Another Russian development is Platform-M, presented to the public in 2015. The invention is controlled at a distance of 5 km. It is armed with an anti-tank missile system, a machine gun and a grenade launcher.

“Uran” became the heaviest Russian combat robot, weighing 8 tons. Based on this development, a mine trawl, equipment for extinguishing fires and a special system for fire support were created.

The Trump administration will shape the future of robots

Singer believes that increased automation will have major economic and legal consequences, and that the Trump administration will decide the future of war and peace.
Automobiles will lead to accidents for which no one is to blame (bad sensors or brakes?), as well as the disappearance of jobs in trucking and manufacturing. “The issue of using robots in wars and on roads has not only legal implications; More and more people will feel like robots are replacing them economically, says Singer. – Something similar is happening in China, with the Foxconn factory – they are constantly increasing automation. A few weeks ago, CNN showed this cute story about a robot that can make a shirt from start to finish. What does this mean for Bangladesh?

But despite the economic consequences of automation, the Trump administration will have to make a final decision on the use of Lethal Autonomous Weapons (LAW). Current rules from 2012 stipulate that a person must be present to control the opening of an autonomous fire system - so that the weapon cannot kill on its own. The rules are vague and can be circumvented if necessary, but under their terms, decisions must be made by a person.

“They have a clause that says after five years they can be updated or left as they are,” says Singer. “Next year it will be five years.”

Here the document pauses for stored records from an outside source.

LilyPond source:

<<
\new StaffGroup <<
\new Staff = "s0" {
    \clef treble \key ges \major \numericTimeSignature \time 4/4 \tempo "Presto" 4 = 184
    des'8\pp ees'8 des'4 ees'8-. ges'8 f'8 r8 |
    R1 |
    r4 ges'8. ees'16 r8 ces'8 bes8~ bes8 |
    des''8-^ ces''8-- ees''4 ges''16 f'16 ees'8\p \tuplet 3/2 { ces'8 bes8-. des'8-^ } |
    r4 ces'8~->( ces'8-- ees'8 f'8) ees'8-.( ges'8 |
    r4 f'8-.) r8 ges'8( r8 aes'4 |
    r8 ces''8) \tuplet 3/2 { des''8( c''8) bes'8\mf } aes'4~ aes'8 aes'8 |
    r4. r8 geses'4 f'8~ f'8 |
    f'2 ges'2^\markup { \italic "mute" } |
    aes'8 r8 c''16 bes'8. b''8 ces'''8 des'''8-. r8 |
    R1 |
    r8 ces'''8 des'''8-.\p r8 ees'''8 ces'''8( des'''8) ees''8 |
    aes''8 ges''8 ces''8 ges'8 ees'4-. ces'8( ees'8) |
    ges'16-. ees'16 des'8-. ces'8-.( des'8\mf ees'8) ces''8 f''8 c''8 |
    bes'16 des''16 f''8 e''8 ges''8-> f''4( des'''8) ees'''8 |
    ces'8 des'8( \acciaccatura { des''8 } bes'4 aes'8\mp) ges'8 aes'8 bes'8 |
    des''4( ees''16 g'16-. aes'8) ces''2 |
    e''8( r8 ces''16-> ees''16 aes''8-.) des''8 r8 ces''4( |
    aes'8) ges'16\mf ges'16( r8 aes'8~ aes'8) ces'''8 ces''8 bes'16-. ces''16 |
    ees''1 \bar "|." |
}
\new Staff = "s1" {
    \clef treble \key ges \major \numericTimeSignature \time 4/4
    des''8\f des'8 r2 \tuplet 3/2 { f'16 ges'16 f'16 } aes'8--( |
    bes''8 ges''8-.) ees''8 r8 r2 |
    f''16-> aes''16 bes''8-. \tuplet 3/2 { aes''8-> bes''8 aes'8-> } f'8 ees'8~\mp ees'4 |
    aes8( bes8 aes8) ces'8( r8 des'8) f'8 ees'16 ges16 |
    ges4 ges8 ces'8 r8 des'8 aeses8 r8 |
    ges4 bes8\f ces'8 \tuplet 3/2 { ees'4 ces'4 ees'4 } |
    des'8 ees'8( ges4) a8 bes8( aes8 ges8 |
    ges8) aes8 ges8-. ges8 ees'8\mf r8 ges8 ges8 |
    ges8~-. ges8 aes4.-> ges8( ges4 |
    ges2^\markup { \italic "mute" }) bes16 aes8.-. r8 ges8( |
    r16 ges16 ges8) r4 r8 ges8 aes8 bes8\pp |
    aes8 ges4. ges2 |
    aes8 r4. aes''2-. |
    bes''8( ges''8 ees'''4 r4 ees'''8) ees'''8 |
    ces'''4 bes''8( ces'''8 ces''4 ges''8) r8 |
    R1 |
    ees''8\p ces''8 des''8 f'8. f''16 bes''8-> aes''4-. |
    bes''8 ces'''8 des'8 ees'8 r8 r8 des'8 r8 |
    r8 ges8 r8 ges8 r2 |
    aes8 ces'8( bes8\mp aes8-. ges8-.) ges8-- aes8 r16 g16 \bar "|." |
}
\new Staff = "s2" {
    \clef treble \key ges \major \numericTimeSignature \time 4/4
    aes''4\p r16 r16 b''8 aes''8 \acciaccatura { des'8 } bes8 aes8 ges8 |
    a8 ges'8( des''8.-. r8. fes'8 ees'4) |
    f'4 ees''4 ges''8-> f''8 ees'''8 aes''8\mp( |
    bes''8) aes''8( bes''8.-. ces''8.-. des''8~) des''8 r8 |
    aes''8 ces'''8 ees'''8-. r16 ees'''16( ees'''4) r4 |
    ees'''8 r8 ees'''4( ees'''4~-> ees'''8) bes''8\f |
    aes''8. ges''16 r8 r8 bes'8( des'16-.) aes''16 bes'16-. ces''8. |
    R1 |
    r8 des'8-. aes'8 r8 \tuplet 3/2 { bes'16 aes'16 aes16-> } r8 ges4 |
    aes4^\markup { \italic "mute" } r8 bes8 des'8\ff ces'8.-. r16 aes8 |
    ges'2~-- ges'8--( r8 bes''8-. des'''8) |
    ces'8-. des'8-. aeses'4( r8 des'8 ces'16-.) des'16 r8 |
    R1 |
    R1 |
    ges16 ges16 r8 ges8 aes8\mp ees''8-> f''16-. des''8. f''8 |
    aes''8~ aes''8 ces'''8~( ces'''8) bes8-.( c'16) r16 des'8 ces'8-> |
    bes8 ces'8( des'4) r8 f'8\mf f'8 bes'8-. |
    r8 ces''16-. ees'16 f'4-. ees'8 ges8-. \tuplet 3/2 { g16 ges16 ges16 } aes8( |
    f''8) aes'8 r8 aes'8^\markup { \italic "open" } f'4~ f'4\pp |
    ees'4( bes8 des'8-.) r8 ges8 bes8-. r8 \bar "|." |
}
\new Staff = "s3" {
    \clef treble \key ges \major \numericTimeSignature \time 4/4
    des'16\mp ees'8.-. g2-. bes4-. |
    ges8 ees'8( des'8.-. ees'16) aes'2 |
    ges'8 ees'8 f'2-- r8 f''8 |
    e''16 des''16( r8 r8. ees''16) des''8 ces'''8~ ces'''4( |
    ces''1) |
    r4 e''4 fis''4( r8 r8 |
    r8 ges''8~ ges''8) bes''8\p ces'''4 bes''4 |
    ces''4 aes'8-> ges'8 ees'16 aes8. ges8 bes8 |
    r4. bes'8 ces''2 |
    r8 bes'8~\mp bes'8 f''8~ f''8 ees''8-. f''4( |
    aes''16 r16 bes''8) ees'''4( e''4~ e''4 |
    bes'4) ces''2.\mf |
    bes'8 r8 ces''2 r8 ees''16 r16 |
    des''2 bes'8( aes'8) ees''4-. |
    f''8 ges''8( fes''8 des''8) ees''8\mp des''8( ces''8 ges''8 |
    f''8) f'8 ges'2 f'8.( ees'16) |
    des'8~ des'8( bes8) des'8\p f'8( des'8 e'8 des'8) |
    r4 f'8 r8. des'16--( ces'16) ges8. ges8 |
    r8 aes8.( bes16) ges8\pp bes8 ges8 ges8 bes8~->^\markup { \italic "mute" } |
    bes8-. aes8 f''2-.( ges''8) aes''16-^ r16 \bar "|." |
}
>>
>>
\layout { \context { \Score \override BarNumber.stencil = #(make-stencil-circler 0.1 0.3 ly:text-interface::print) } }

In other words, the Trump White House will decide whether killer robots will become part of the American arsenal - or whether the choice between life and death will remain in human hands.

conclusions

While private companies, commissioned by defense departments around the world, are preparing new, even more advanced types of “smart” weapons, the concept of “robo-wars” is already beginning to be criticized. Thus, the international non-governmental organization Human Rights Watch expressed its concern about the prospects of wars being waged by “smart machines” capable of making decisions at least partially independently. To solve this problem, Human Rights Watch proposes creating an international treaty that would limit the construction and use of robots and drones in combat.